**Exercise instructions**.
When you reach the line containing "wrist: (596, 298)" in the entries below, begin reproducing lines exactly, and stop once the line containing "index mcp: (338, 759)" is done.

**Data for this task**.

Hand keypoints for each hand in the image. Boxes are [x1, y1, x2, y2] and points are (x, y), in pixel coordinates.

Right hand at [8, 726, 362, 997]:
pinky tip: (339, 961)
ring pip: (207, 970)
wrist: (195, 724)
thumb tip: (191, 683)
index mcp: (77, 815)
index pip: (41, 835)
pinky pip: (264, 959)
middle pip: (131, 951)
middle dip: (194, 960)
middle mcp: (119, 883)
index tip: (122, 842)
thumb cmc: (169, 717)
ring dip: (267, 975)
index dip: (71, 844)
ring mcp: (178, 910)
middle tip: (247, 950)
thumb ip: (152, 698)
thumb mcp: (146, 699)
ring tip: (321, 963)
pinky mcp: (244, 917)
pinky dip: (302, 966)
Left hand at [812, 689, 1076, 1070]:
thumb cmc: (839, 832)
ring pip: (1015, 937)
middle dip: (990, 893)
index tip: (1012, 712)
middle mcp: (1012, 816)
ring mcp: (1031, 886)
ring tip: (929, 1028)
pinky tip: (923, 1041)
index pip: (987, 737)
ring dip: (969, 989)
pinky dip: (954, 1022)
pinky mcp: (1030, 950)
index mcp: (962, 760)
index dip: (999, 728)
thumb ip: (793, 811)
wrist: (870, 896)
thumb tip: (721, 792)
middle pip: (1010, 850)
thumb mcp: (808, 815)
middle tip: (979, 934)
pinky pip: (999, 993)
---
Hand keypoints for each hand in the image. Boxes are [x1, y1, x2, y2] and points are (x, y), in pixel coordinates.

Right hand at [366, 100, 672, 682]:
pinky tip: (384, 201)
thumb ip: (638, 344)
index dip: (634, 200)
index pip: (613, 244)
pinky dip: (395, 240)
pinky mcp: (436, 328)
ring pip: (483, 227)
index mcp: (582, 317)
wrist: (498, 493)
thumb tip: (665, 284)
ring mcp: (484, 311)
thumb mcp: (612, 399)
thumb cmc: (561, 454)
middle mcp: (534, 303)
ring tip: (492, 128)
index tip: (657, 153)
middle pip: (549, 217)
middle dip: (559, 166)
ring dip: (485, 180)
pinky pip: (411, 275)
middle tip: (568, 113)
* * *
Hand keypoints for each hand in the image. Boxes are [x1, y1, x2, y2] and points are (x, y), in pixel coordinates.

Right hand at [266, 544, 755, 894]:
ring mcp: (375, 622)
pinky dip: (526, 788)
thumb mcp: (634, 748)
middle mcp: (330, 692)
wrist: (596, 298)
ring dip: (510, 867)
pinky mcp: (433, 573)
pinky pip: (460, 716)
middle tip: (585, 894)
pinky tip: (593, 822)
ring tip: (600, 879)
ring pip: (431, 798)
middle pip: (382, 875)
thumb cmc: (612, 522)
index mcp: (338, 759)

**Your response**.
wrist: (596, 298)
ring dip: (510, 867)
pinky mcp: (433, 573)
pinky pip: (460, 716)
middle tip: (585, 894)
pinky tip: (593, 822)
ring tip: (600, 879)
ring pip: (431, 798)
middle pip: (382, 875)
thumb cmc: (612, 522)
index mcp: (338, 759)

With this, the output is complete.